Resume the wolf fish forum thread below, starting after the last line shown.

TEXT EXTRACT:
--*--

Sometime he is very active like when he tried to bite the camera, sometime he stay in his corner waiting for some food. But when I'm in front of the tank he fallow me to have food (shrimp, pellet, ...).
But I don't trust him when I put my hand in the water, he is not scare ok my hand, he almost bite me two time. When I have the siphon to do water change he fallow me.
I love this fish, a real little beast.
Chouin


----------



## thePACK (Jan 3, 2003)

very nice setup and wolf. have you ever tried to keep him with other fish>


----------



## Chouin (Jun 8, 2003)

For now. he live with a femelle convict that is to big for his mouth, he just swim after her seme time. Until yesterday, he live with a spotted raph, but I put the raph in the 125g (had no choise, he was stuck in the drifwood!).
Chouin


----------



## SLANTED (Dec 7, 2003)

Nice erythrinus! Always liked the look of the red hi fins. Make sure there is no openings for him to jump. 
Glad to see more wolfish fans out there.


----------



## Cobra (Sep 25, 2004)

--*--

RAW DATA:

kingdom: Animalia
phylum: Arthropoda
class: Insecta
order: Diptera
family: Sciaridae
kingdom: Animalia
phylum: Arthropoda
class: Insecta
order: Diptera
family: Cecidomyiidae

--*--

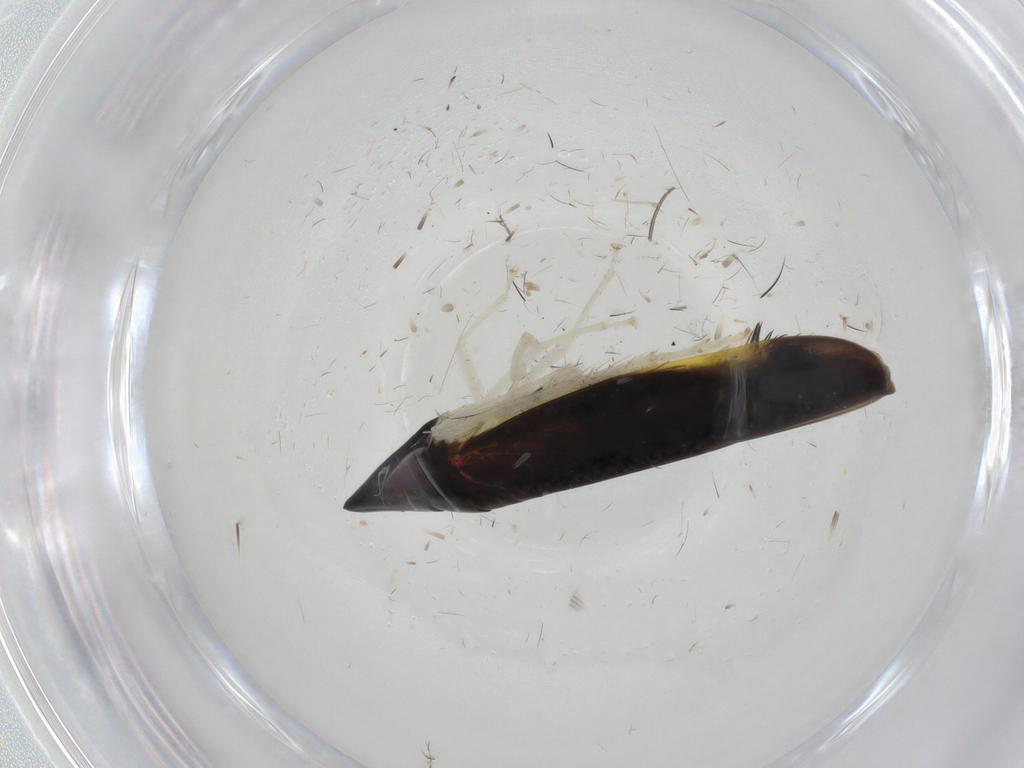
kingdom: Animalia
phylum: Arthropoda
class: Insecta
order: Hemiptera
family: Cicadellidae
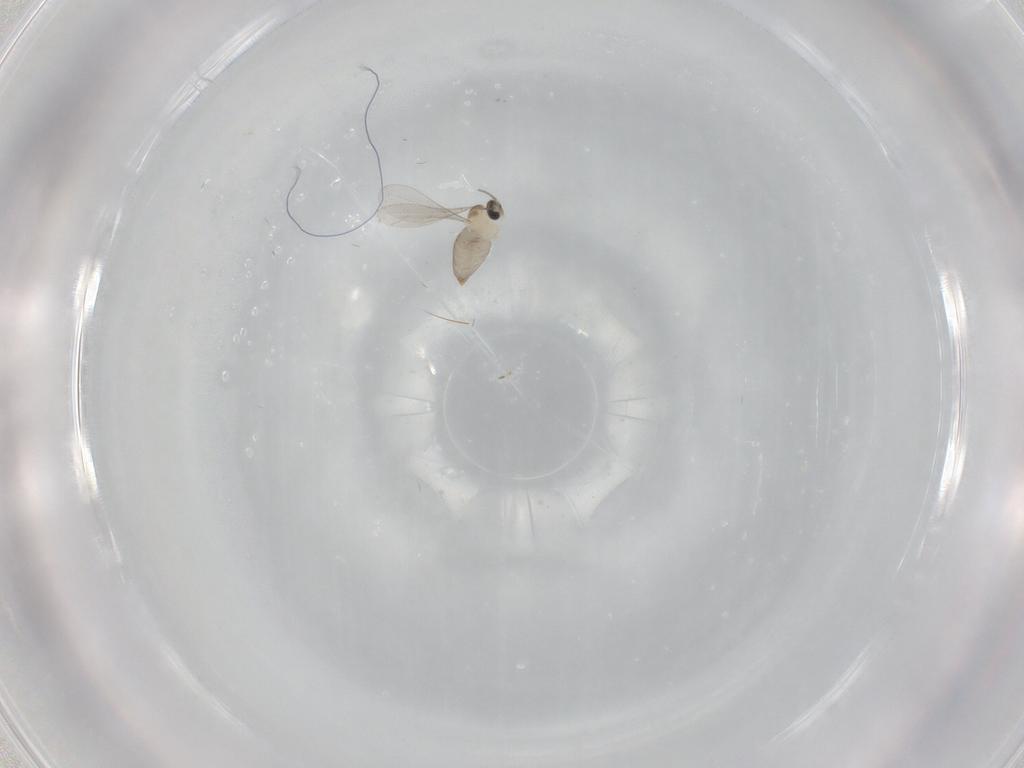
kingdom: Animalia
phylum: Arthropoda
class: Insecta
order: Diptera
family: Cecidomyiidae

--*--

OUTPUT OF THE EXERCISE:
Wow Chouin your tank is AMAZING! So dark and moody and natural looking! Is that black sand from Aquatropical? And what kind of plants do u have in there? Oh and you got that malaysian wood from BigAls, right? Because I remember that piece last time I went. lol


----------



## Chouin (Jun 8, 2003)

Thank You,
Yes, the drifwood is from Big Al's. But the sand is only sand for pool filtration from Club Piscine.
The plant are all anubia (nana, afelli, nana yellow heart, broad leaf).
Chouin


----------



## Cobra (Sep 25, 2004)

Wich Club Piscine did u get that sand from? The one near my house only has white sand. 
Haha I knew I recongnized that piece of wood.


----------



## Serygo (May 17, 2004)

Sweet!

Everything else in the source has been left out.